BEGIN RECORDS PROVIDED

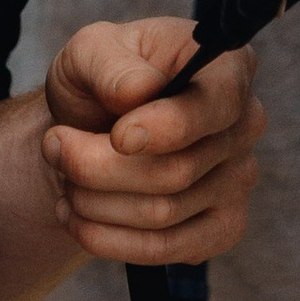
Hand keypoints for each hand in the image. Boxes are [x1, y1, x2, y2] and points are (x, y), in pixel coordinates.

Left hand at [40, 22, 265, 266]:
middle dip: (98, 166)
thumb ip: (112, 64)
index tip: (117, 137)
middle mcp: (246, 125)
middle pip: (177, 170)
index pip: (217, 106)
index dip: (167, 127)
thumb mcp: (91, 50)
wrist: (94, 123)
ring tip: (63, 178)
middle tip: (54, 147)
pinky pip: (166, 250)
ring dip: (95, 202)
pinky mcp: (222, 226)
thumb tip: (139, 91)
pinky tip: (78, 217)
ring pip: (163, 213)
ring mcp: (239, 180)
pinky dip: (109, 240)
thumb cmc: (102, 78)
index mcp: (229, 69)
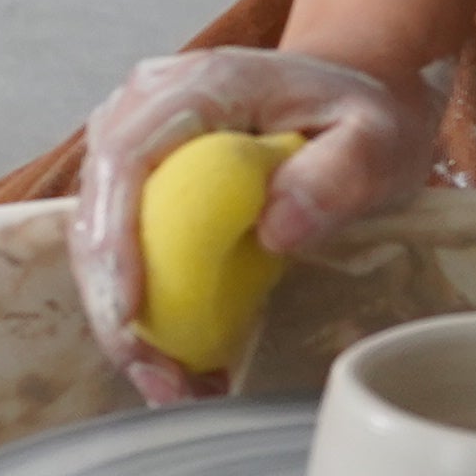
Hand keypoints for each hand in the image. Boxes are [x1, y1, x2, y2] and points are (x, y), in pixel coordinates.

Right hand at [65, 43, 447, 403]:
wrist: (348, 93)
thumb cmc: (359, 113)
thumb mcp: (376, 139)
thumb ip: (336, 175)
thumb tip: (276, 230)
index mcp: (199, 85)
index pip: (128, 157)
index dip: (116, 239)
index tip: (130, 315)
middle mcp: (147, 105)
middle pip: (99, 207)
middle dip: (113, 305)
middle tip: (159, 382)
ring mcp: (135, 141)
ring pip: (99, 238)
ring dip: (122, 320)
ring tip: (173, 390)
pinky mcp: (140, 181)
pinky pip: (122, 249)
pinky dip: (142, 312)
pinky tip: (180, 365)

END RECORDS PROVIDED

WHAT TO DO = Only the lines with "index" are needed; find them in the records and copy each one.

TASK RESPONSE =
index tip: (117, 137)
index pip: (217, 106)
index dip: (167, 127)
index mcp: (229, 69)
index mcp: (199, 85)
index pip: (128, 157)
index dip: (116, 239)
index tip: (130, 315)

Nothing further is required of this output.